Adding conda-forge to repology
Repology is a service that tracks the versions of packages in different Linux Distros. While conda-forge is not really a Linux Distro, it would still be interesting to have it added to that list both to raise awareness about conda-forge and generate interest in keeping things up-to-date.
cc @CJ-Wright
Appears there is an open issue for this.
xref: https://github.com/repology/repology/issues/518
Upstream closed the xref'd issue because there isn't a good way for them to determine how packages in conda-forge relate to those on other package indexes. They cited their requirements in this comment, which are further elaborated in this comment.
This is also being followed up in bioconda. ( https://github.com/bioconda/bioconda-utils/issues/400 )
@wolfv @dholth @jaimergp, wonder if any of you have thoughts on this one? More generally how could we make our repodata more accessible to 3rd party services (like Repology)?
There are some parts in the CZI grant that go in this direction. Specifically the consolidation of data sources for the bot infrastructure. If that happens through a database server (to be studied and decided, only an idea), we could think of exporting the needed metadata for repology as a view of the database.
The prefix.dev web panel might also have enough data at this point.
But IIRC, repology expects some namespacing (like python-) we might need to infer from the host dependencies and there might be some corner cases.
Thanks for the update Jaime! 🙏 Was wondering if there was overlap with existing efforts
Don't think repology cares about that so much as a way to consistently map between our naming and the canonical Python names. This is something we are admittedly lacking and may want ourselves for other reasons.

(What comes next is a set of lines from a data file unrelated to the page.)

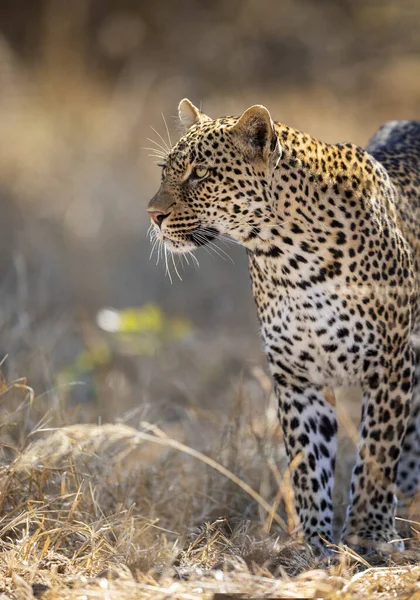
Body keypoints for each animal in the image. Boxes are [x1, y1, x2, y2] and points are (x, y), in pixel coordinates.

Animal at [148, 97, 420, 552]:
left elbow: (376, 454)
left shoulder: (392, 363)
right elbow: (308, 464)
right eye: (163, 170)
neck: (288, 257)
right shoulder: (296, 375)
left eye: (200, 173)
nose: (153, 214)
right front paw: (315, 544)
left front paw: (368, 536)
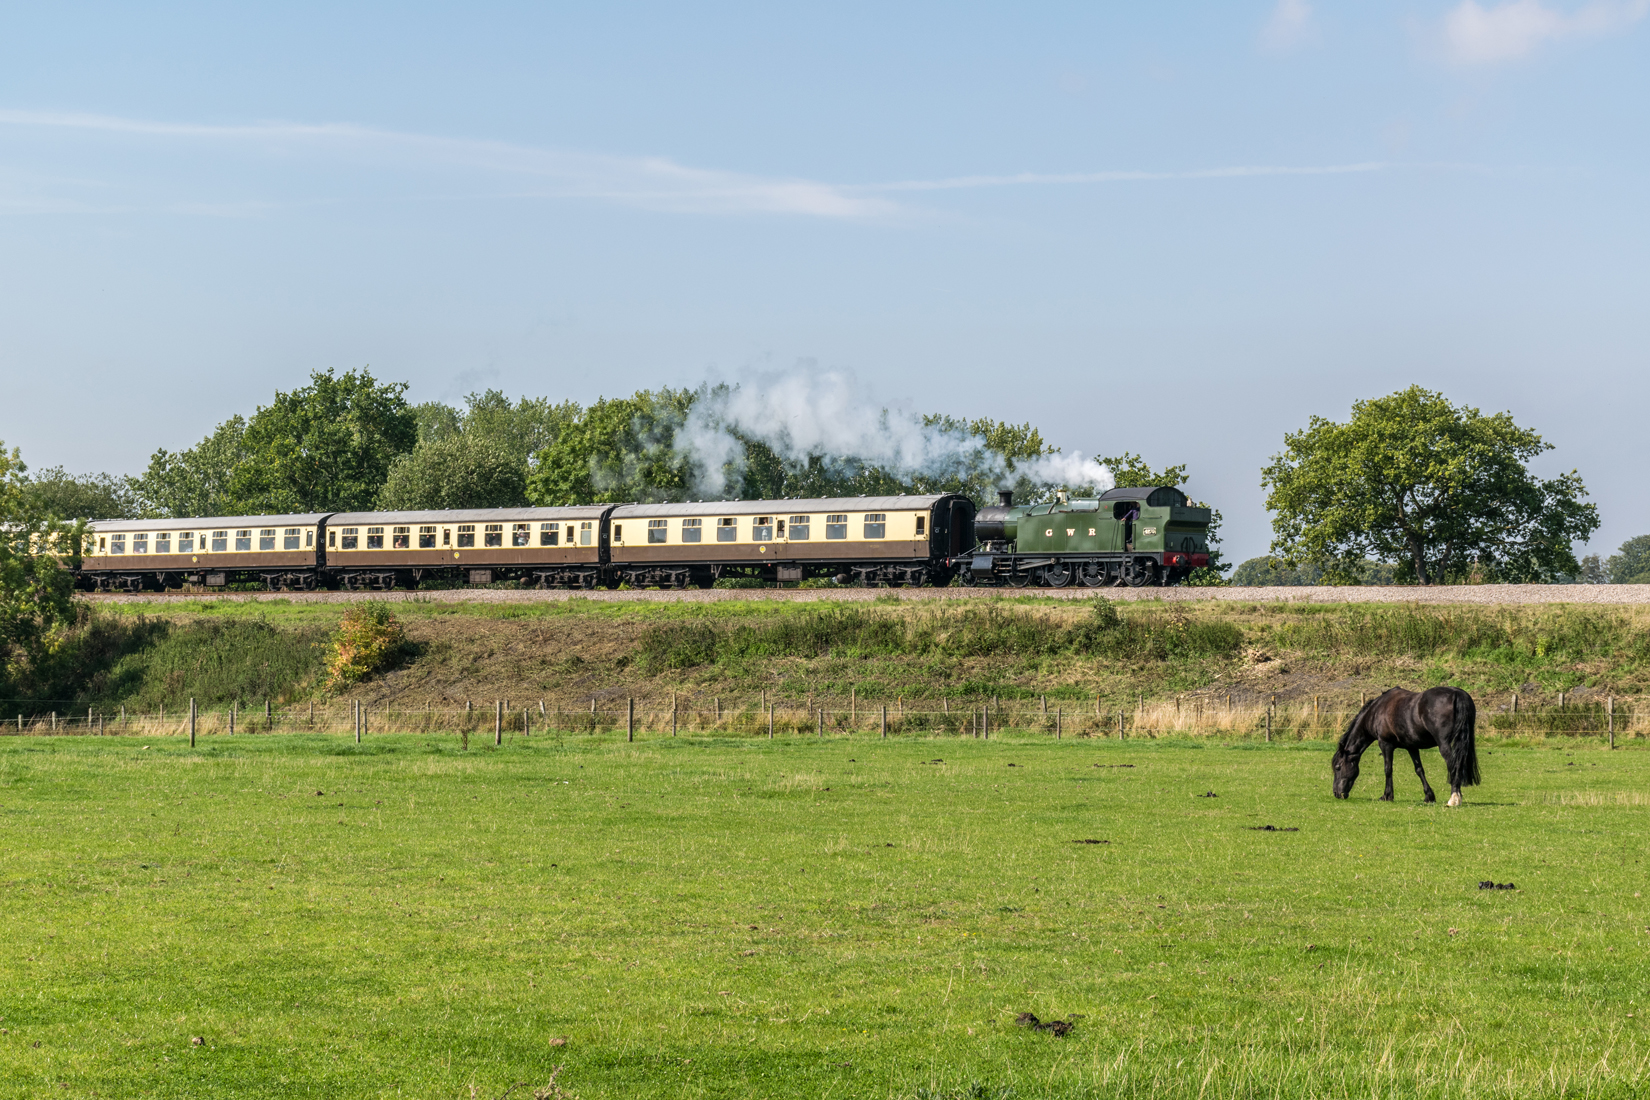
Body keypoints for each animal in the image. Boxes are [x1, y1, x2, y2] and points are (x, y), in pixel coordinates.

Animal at [1326, 689, 1485, 808]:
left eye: (1338, 767)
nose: (1336, 793)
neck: (1377, 711)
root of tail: (1456, 693)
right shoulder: (1411, 747)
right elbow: (1419, 770)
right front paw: (1429, 796)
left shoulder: (1385, 744)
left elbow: (1388, 769)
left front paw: (1387, 796)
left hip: (1444, 745)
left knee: (1453, 765)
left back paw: (1454, 798)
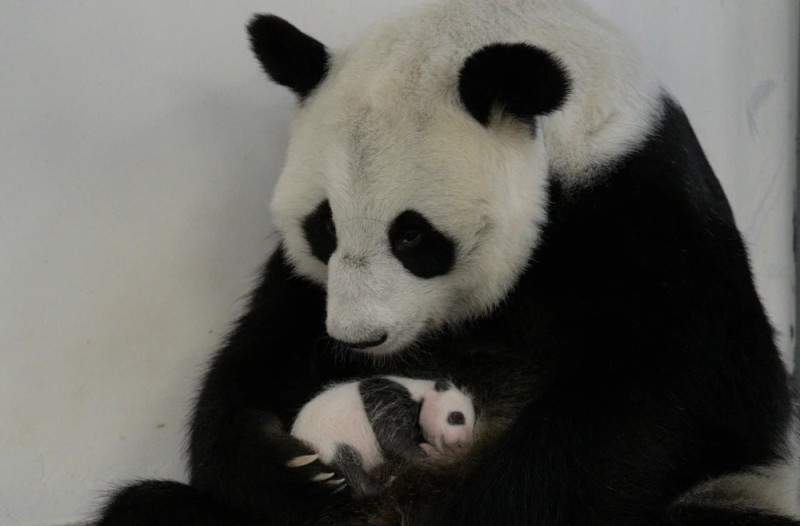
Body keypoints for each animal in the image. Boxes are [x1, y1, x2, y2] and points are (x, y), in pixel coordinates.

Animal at [95, 1, 800, 526]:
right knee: (146, 507)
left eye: (412, 236)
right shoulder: (305, 288)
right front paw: (292, 469)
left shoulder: (644, 202)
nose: (360, 339)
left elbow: (688, 390)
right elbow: (259, 359)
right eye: (324, 226)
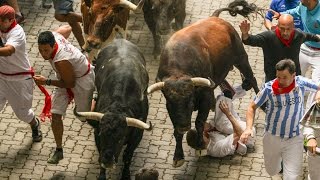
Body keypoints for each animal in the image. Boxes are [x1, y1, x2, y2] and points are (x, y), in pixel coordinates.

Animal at [74, 38, 152, 179]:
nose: (107, 161)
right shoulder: (97, 133)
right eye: (102, 134)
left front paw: (126, 175)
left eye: (121, 137)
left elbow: (127, 156)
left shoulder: (137, 135)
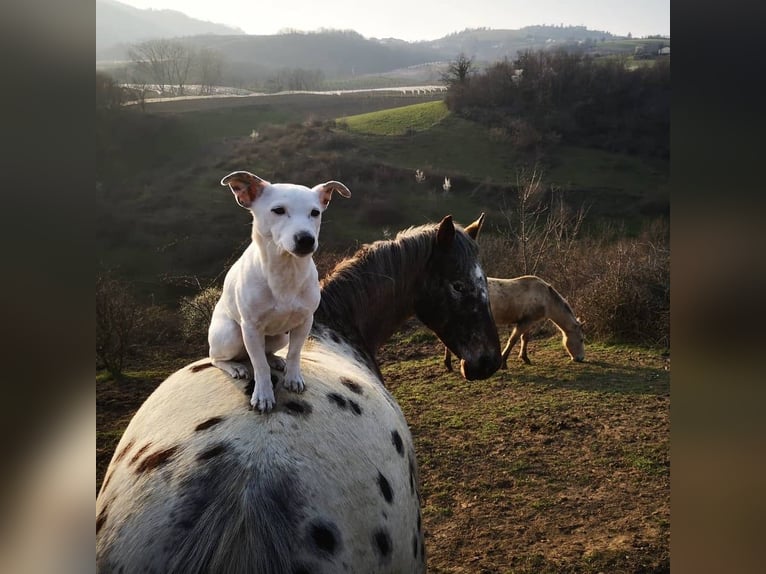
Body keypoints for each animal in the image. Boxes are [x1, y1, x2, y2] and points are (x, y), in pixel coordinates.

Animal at [210, 171, 354, 414]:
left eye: (315, 212)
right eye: (278, 210)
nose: (306, 239)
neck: (286, 271)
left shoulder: (305, 321)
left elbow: (295, 353)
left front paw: (293, 378)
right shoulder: (251, 329)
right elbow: (259, 366)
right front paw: (263, 395)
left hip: (279, 336)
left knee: (268, 352)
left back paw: (276, 360)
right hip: (231, 334)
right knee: (215, 358)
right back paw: (235, 367)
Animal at [448, 274, 584, 374]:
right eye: (582, 339)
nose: (581, 358)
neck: (546, 299)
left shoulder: (529, 322)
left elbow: (525, 339)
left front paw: (525, 358)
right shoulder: (525, 322)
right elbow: (513, 340)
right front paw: (504, 362)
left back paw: (448, 365)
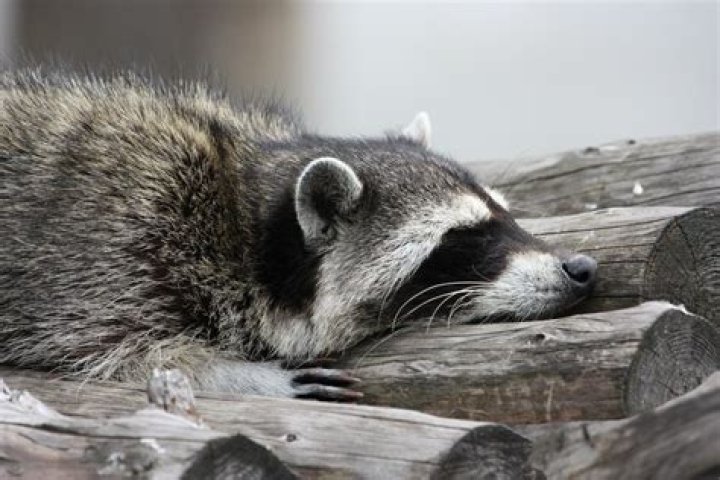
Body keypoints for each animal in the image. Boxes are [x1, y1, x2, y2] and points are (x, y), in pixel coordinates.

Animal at [0, 69, 597, 399]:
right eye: (463, 236)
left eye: (507, 217)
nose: (582, 268)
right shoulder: (115, 252)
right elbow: (116, 359)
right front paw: (236, 375)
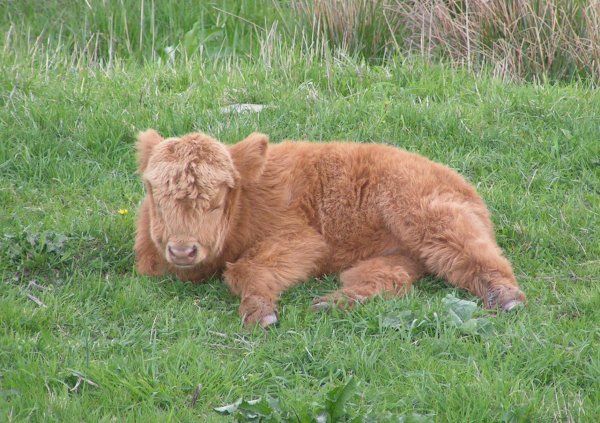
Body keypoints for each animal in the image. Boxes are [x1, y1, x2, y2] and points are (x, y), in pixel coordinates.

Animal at [134, 131, 524, 330]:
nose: (182, 250)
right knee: (388, 280)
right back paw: (331, 303)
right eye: (154, 191)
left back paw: (507, 298)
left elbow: (246, 268)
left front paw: (262, 314)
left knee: (476, 256)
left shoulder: (303, 241)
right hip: (402, 257)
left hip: (430, 220)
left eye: (217, 198)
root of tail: (463, 185)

We can check if the recipe has a pypi url and reverse-engineer it from there? I see from the other ticket that repology would like one big mapping, and not the huge source database "every package's index.json / meta.yaml / etc." of which we have several. Oh, this is pretty good https://github.com/regro/cf-graph-countyfair/tree/master/mappings/pypi ... https://github.com/repology/repology-rules/blob/master/README.md ? Maybe they need a pull request with the matcher?
I'm not entirely clear from the repology tickets, exactly what is missing from the conda data.
Good point Daniel! Yeah that seems more like what they are looking for.
Noticed importlib_metadata is missed. So we may be missing a few. Still this seems approachable.
Maybe it is worth sharing this with them and see if that would work for their needs?
Matt mentioned this site and falls under the same scope of "exporting metadata for integration with external webservices": https://clearlydefined.io/. It's supposed to help with licenses and stuff, I think.
I am taking a look at this again. IIUC, this is what we need:
- A dataset can be easily fetched (ideally single request, like
channeldata.jsonor our multiplerepodata.jsons). This is done. - A reliable way of identifying Python "modules" (i.e. not "applications"). I think this means that we need to correctly identify all PyPI packages in conda-forge. This is not done yet.
As pointed out above, this could be done via the countyfair mappings, but that mapping relies on either source URLs from PyPI (not reliable enough according to the author) or a custom extra.mappings.python.pypi field in meta.yaml. We are not using this last option at all, but it's in the bot, and we could require it as part of the new staged-recipes contributions.
We would need to run some analysis in all feedstocks to check which packages are indeed in PyPI even if the URL doesn't indicate so, and add the extra field (around 2k packages, it seems?). Maybe this requires a bot and some human intervention.
Note: The Python "module" definition is a bit arbitrary now that there are things like
cmakein PyPI 🤷
Just stumbled across this today (not for the first time) here.
I it would probably make sense to split the display for conda-forge at least per OS (e.g. conda-forge (linux), conda-forge (osx), conda-forge (win); possibly even per arch). That might also make the metadata aggregation a bit simpler?